Alors que beaucoup s’inquiètent de l’accession au pouvoir de l’extrême droite et constatent le progrès de ses idées, il faut aujourd’hui admettre que ces dernières sont bien installées dans cette administration. Car le développement des fonctions sécuritaires de l’OFPRA est symptôme d’une seule chose : la réalisation concrète et administrative de l’amalgame entre étrangers et insécurité.
L’indice le plus révélateur de ce phénomène est le traitement réservés aux auteurs présumés de violence sexistes et sexuelles par l’OFPRA. Alors que la lutte contre ce phénomène sur le territoire français est à la peine (peu de plaintes déposées malgré l’existence des faits, peu de plaintes traduites en procédures et encore moins de condamnations) cette dernière est acharnée contre les étrangers qui se rendraient « coupables » de tels faits.

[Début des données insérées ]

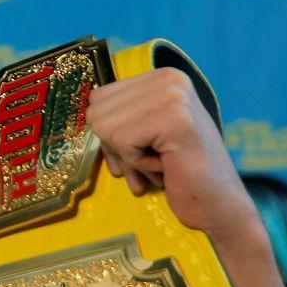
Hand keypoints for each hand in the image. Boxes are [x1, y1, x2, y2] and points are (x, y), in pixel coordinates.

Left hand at [89, 68, 286, 286]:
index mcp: (160, 77)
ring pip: (105, 126)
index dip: (109, 134)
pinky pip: (121, 141)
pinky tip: (166, 169)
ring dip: (128, 157)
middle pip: (96, 111)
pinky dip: (137, 164)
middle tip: (151, 162)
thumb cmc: (177, 176)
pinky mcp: (175, 118)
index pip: (97, 98)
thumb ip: (114, 119)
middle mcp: (168, 78)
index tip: (139, 151)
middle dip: (116, 147)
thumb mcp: (141, 138)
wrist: (218, 209)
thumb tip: (68, 114)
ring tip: (160, 165)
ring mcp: (173, 95)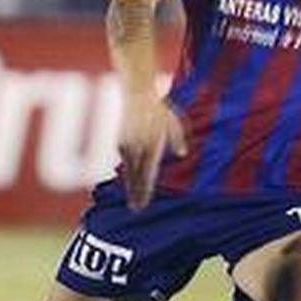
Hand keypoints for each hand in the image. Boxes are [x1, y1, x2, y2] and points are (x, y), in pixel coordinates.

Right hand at [117, 93, 187, 209]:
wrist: (135, 91)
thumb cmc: (158, 106)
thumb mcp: (173, 122)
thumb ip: (177, 139)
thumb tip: (181, 154)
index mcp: (152, 145)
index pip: (146, 175)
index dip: (144, 192)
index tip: (142, 205)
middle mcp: (137, 148)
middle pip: (134, 177)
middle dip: (135, 194)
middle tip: (135, 209)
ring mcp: (125, 144)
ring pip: (127, 169)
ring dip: (129, 184)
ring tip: (131, 198)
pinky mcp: (119, 139)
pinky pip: (124, 158)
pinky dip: (127, 169)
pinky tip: (129, 176)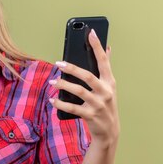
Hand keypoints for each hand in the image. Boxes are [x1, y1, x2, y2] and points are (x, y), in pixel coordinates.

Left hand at [49, 30, 119, 146]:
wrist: (110, 131)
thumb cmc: (106, 104)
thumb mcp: (109, 86)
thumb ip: (106, 67)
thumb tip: (108, 47)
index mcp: (109, 82)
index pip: (104, 61)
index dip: (97, 46)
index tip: (90, 32)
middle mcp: (106, 91)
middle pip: (88, 76)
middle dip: (72, 68)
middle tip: (58, 63)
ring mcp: (99, 104)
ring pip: (79, 91)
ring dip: (63, 85)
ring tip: (52, 82)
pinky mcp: (90, 115)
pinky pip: (73, 108)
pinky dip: (61, 104)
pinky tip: (52, 100)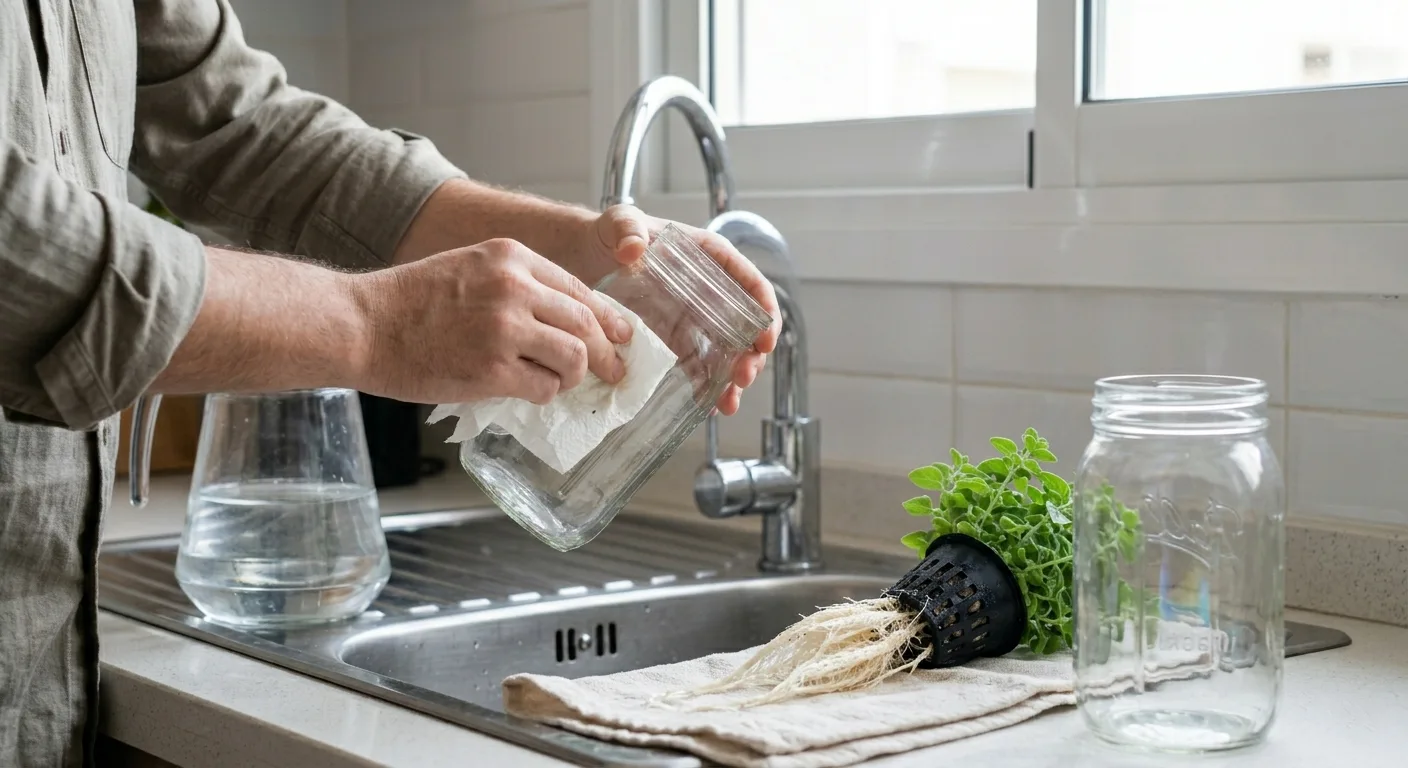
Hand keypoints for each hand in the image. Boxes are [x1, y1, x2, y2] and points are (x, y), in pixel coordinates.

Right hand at [352, 239, 632, 404]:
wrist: (362, 324)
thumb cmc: (409, 301)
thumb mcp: (470, 268)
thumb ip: (517, 284)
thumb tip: (565, 318)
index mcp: (511, 257)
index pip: (579, 289)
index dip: (607, 318)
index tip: (621, 335)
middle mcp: (514, 287)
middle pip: (587, 323)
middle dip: (608, 353)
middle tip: (614, 371)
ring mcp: (504, 329)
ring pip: (574, 357)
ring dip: (574, 376)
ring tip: (562, 383)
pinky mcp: (492, 369)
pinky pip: (543, 387)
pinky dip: (544, 394)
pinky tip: (529, 392)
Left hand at [576, 205, 780, 415]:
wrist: (583, 258)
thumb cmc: (608, 234)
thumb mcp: (619, 224)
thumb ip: (628, 229)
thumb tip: (633, 247)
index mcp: (708, 257)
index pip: (748, 282)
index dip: (764, 310)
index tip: (766, 337)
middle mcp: (709, 289)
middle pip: (744, 324)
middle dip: (751, 354)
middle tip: (744, 376)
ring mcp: (694, 316)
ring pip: (726, 349)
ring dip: (733, 376)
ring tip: (729, 402)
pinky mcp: (675, 336)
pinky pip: (699, 362)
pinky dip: (707, 384)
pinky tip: (709, 406)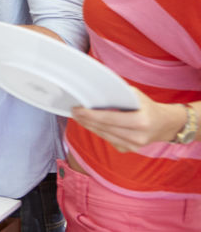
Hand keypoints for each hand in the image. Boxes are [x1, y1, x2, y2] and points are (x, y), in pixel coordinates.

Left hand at [71, 88, 186, 151]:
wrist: (166, 125)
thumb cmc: (147, 106)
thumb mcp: (136, 95)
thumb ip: (118, 93)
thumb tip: (94, 89)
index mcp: (141, 121)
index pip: (109, 119)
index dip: (90, 115)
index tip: (77, 109)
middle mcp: (137, 137)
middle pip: (104, 129)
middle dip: (86, 120)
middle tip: (74, 112)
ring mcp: (133, 146)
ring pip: (104, 135)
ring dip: (89, 126)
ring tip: (79, 117)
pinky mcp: (129, 150)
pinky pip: (108, 139)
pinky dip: (99, 131)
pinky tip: (91, 124)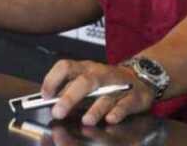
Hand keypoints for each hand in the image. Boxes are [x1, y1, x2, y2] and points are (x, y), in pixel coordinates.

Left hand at [41, 60, 155, 126]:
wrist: (141, 77)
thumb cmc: (107, 81)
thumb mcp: (88, 80)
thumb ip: (70, 89)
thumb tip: (50, 102)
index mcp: (86, 68)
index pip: (66, 67)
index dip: (53, 79)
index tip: (45, 95)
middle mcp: (100, 74)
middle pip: (85, 81)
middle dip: (70, 97)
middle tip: (58, 112)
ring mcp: (117, 85)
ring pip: (106, 95)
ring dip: (95, 108)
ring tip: (86, 120)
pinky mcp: (133, 97)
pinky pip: (125, 104)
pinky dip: (117, 112)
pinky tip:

En effet, alors qu’en procédure pénale la parole d’une femme n’est pas un élément de preuve suffisant pour permettre de condamner son agresseur, ce problème disparait lorsque l’agresseur présumé est un demandeur d’asile étranger. Aussi louables soient les intentions de ces agents administratifs aux prétentions féministes, elles n’en demeurent pas moins xénophobes et dangereuses.
Xénophobes car les demandeurs d’asiles étrangers sont traités de manière différentes que des nationaux qui auraient commis les même faits. Dangereuses car en refusant l’asile pour ce type de motif, on ne protège nullement la victime et on rend plus difficile l’arrestation du coupable qui, sans situation administrative, sera par définition plus difficilement appréhendé par la justice.
Devenue une obsession pour la hiérarchie, ces exclusions sont instrumentalisées et dénaturées pour complexifier encore plus la régularisation des étrangers sur le territoire nationale. Au regard de la couleur brunâtre du pouvoir actuel, nous appelons tous les acteurs du domaine de l’asile à lutter pour le respect du droit international et à combattre l’idéologie xénophobe qui se profile derrière l’évolution du droit d’asile en France.
Le Collectif des Officier.es de Protection Inter-division Névrosé.es
1 Notion finalement assimilée à celle de menace à l’ordre public : Conseil d’Etat, 10 juin 2021, n° 440383.